Carpenters generally work on weekdays, but evenings and weekends are sometimes required to meet deadlines. As a carpenter, you will work both inside and outside of homes or buildings during hot summers and cold winters. You might also spend considerable amounts of time in cramped spaces, working on your feet and knees, and lifting and transporting heavy objects.
Qualifications, Education and Training
In general, a carpenter must be at least 18 years old and have a high school education or GED. Before being hired as a carpenter, you must pass a substance abuse screening test. You then work three to four years as an apprentice under the supervision of an experienced carpenter. The training includes 144 hours of paid technical instruction and 2,000 hours of paid on-the-job work, according to the Bureau of Labor Statistics. A two-year associate degree in carpentry at a technical college can substitute for two years of apprenticeship. Many carpenters work for unions after completing their apprenticeship.
Average Salary and Job Outlook
Carpenters earned an average hourly wage of $21.31 or $44,330 per year as of May 2011, according to the BLS. The top 10 percent made over $34.56 per hour or $71,890 per year. The top-paying states were Hawaii, Alaska and California -- $66,950, $62,350 and $56,550 per year, respectively. The BLS also reported that jobs for carpenters are expected to show an increase of 20 percent between 2010 and 2020, which is at a faster clip than the 14 percent national average for all occupations.

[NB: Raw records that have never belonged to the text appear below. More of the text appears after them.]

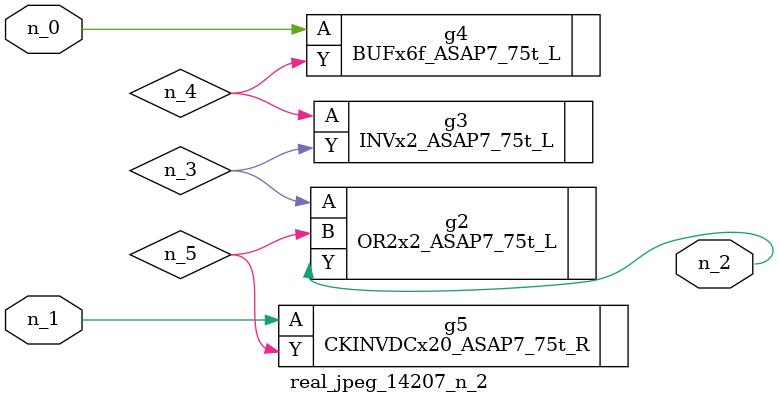
<source format=v>
module real_jpeg_14207_n_2 (n_1, n_0, n_2);

input n_1;
input n_0;

output n_2;

wire n_5;
wire n_4;
wire n_3;

BUFx6f_ASAP7_75t_L g4 ( 
.A(n_0),
.Y(n_4)
);

CKINVDCx20_ASAP7_75t_R g5 ( 
.A(n_1),
.Y(n_5)
);

OR2x2_ASAP7_75t_L g2 ( 
.A(n_3),
.B(n_5),
.Y(n_2)
);

INVx2_ASAP7_75t_L g3 ( 
.A(n_4),
.Y(n_3)
);


endmodule
</source>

2016 Salary Information for Carpenters
Carpenters earned a median annual salary of $43,600 in 2016, according to the U.S. Bureau of Labor Statistics. On the low end, carpenters earned a 25th percentile salary of $33,770, meaning 75 percent earned more than this amount. The 75th percentile salary is $58,700, meaning 25 percent earn more. In 2016, 1,025,600 people were employed in the U.S. as carpenters.